羽犬塚宿は薩摩街道の3番目の宿場町。
この不思議な地名の由来は諸説あり、
どれも豊臣秀吉が関係しています。
筑後市羽犬塚周辺。緑の線が街道筋で、
青くぼかした辺りが羽犬塚宿跡。
南側より散策。
「藤島橋」。
花宗川に架かる藤島橋。
構口は橋よりもう少し南側らしいのですが、
正確な場所はわかりませんので、
とりあえずはここから北上します。
「旧坊津街道(薩摩街道)碑(左)」、
「山頭火歌碑(右)」。
藤島橋を渡った袂に建てられた2つの碑。
昭和7年12月11日に種田山頭火は、
羽犬塚のある宿に宿泊しています。
「きたなくてうるさいけれど、
やすくてしんせつだつた」ようです。
さうろうとして けふもくれたか 山頭火
「南桝形」。
碑のある場所を過ぎると桝形となっています。
桝形を過ぎて国道209号線に合流し、
街道は更に北上して宿場の中心へ。
「羽犬宿跡」。
国道209号線が羽犬塚宿の中心部。
主要幹線となっている宿場跡は、
あまり面影は残っていないのが常です。
「御茶屋跡」。
羽犬塚小学校の敷地が御茶屋だった場所。
周辺は久留米藩の支配地で、
藩営の御茶屋が置かれていたようです。
校内には御茶屋時代の木々が、
現在も残っているようです。
「羽犬の像」。
校門前に置かれた羽犬の像。
天正15年(1587)に豊臣秀吉の九州征伐で、
大軍を率いてこの付近に差し掛かった際、
羽の生えたように敏捷な秀吉の愛犬が、
敵の矢に当たって死んでしまいました。
秀吉は痛く悲しんでその犬の塚を建て、
犬の霊を弔ったとされます。
以降[羽の生えた犬の塚]がある地として、
羽犬塚と呼ばれるようになったとのこと。
^^^^^^^^
課題一覧 ▸
- 1) 羽犬塚宿の文章にある「碑のある場所を過ぎると桝形となっています。」という一文を英語に訳してください。
- 2) 羽犬塚宿の文章によると、種田山頭火が羽犬塚の宿に泊まったのはいつですか。
ここからの資料は、まったく別のところから集めたものです。

データ項目 ▸
^^^^^^^^
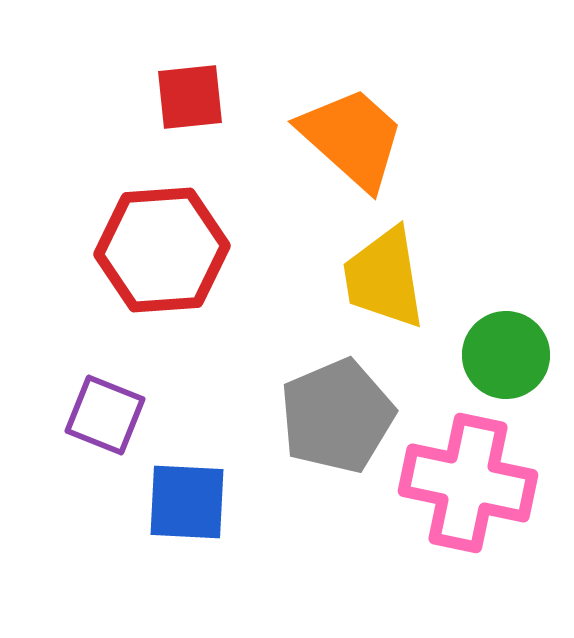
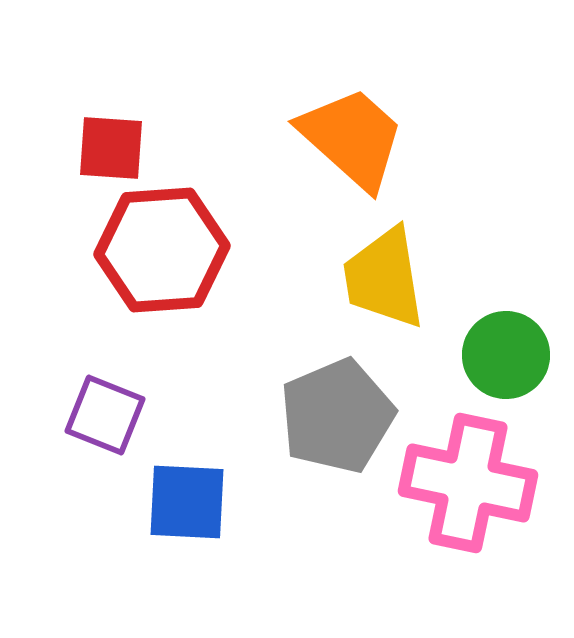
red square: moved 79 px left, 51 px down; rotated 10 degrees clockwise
^^^^^^^^
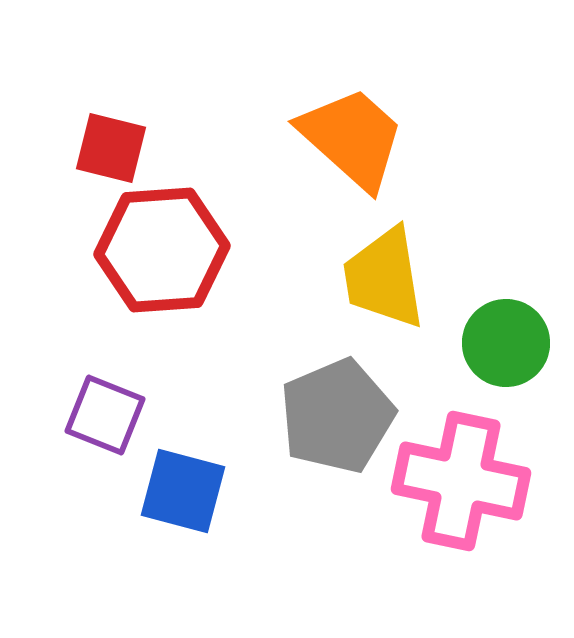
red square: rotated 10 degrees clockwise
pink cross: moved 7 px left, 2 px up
^^^^^^^^
各問の答え ▸
- 1) After you pass the place where the monuments stand, there is a masugata.

- 2) 昭和7年12月11日です。